_PROBLEMAS POR RESOLVER_
**1.** Según el texto sobre Judit, ¿a quién buscó el modo de acercarse Judit y qué logró hacerle?
**2.** Traduce al inglés esta oración del texto sobre Judit: «Así, una mujer llena de fe y de valentía devuelve la fuerza a su pueblo en peligro mortal y lo conduce sobre la vía de la esperanza, indicándolo también a nosotros.»
**3.** Reescribe como una lista breve el párrafo del texto sobre Judit que empieza con «El camino que Judit nos indica» y conserva sus datos principales.

_TEXTO MOSTRADO_
El camino que Judit nos indica es aquel de la confianza, de la espera en
la paz, de la oración y de la obediencia. Es el camino de la esperanza. Sin
fáciles resignaciones, haciendo todo lo que está en nuestras posibilidades,
pero siempre permaneciendo en el surco de la voluntad del Señor, porque – lo
sabemos – ha orado mucho, ha hablado al pueblo y después, valerosa, se ha ido,
ha buscado el modo para acercarse al jefe del ejército y ha logrado cortarle la
cabeza, decapitarlo. Es valiente en la fe y en las obras. Y busca siempre al
Señor. Judit, de hecho, tiene un plan, lo actúa con suceso y lleva al pueblo a
la victoria, pero siempre en la actitud de fe de quien todo acepta de la mano
de Dios, segura de su bondad.
Así, una mujer llena de fe y de valentía devuelve la fuerza a su pueblo
en peligro mortal y lo conduce sobre la vía de la esperanza, indicándolo
también a nosotros. Y nosotros, si hacemos un poco de memoria, cuántas veces
hemos escuchado palabras sabias, valientes, de personas humildes, de mujeres
humildes que uno piensa que – sin despreciarlas – fueran ignorantes. Pero son
palabras de la sabiduría de Dios. Las palabras de las abuelas. Cuantas veces
las abuelas saben decir la palabra justa, la palabra de esperanza, porque
tienen la experiencia de la vida, han sufrido mucho, se han encomendado a Dios
y el Señor les da este don de darnos consejos de esperanza. Y, recorriendo esas
vías, será alegría y luz pascual encomendarse al Señor con las palabras de
Jesús: «Padre, si quieres, aleja de mí este
cáliz. Pero que no se haga mi voluntad, sino la tuya» (Lc 22,42). Y esta
es la oración de la sabiduría, de la confianza y de la esperanza.

_DATOS DEL CONJUNTO_
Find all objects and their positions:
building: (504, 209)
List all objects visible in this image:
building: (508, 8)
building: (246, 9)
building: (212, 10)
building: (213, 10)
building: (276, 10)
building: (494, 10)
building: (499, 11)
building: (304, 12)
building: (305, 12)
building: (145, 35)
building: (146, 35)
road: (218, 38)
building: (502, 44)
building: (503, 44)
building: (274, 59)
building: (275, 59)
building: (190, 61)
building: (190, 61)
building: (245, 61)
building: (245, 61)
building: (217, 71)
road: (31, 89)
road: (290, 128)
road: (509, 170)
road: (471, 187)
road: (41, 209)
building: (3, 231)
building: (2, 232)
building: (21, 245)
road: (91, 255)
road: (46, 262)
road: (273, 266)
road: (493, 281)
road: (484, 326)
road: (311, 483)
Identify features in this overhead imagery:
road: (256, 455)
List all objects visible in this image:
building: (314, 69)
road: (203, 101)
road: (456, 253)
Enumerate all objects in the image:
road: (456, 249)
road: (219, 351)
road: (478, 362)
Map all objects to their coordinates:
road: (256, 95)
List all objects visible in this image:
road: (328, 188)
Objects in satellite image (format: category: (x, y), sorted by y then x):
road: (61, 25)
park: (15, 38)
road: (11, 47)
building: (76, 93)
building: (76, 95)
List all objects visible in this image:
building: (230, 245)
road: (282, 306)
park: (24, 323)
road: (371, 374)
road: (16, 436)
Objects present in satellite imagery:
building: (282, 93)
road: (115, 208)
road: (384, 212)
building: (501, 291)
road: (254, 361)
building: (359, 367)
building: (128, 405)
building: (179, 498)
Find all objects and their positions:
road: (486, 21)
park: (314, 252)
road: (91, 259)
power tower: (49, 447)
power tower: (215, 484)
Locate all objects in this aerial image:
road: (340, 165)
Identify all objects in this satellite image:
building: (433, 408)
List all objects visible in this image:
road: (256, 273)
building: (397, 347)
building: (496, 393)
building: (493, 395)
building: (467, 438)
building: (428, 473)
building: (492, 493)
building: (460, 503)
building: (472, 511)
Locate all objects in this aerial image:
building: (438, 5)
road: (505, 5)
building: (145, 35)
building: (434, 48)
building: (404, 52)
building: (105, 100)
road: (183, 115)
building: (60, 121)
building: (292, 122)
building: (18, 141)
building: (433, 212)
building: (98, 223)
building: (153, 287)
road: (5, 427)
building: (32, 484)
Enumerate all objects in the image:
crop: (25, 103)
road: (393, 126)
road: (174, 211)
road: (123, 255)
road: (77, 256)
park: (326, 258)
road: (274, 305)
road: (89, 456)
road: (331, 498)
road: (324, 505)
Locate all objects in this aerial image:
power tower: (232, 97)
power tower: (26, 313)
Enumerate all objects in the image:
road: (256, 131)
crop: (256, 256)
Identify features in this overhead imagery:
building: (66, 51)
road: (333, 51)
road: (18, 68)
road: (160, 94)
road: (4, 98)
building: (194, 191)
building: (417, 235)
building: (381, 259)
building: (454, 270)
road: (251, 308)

_TAREAS RESUELTAS_
**1.** Buscó el modo de acercarse al jefe del ejército y logró cortarle la cabeza.

**2.** Thus, a woman full of faith and courage restores strength to her people in mortal danger and leads them along the path of hope, pointing it out to us as well.

**3.**
- Judit indica el camino de la confianza, de la espera en la paz, de la oración y de la obediencia, que es el camino de la esperanza.
- Ese camino no admite resignaciones fáciles. Exige hacer todo lo posible sin salir de la voluntad del Señor.
- Judit oró mucho y habló al pueblo. Después se acercó con valor al jefe del ejército y lo decapitó.
- Es valiente en la fe y en las obras, y busca siempre al Señor.
- Tiene un plan, lo lleva a cabo con éxito y conduce al pueblo a la victoria. Lo hace con la fe de quien todo lo acepta de la mano de Dios, segura de su bondad.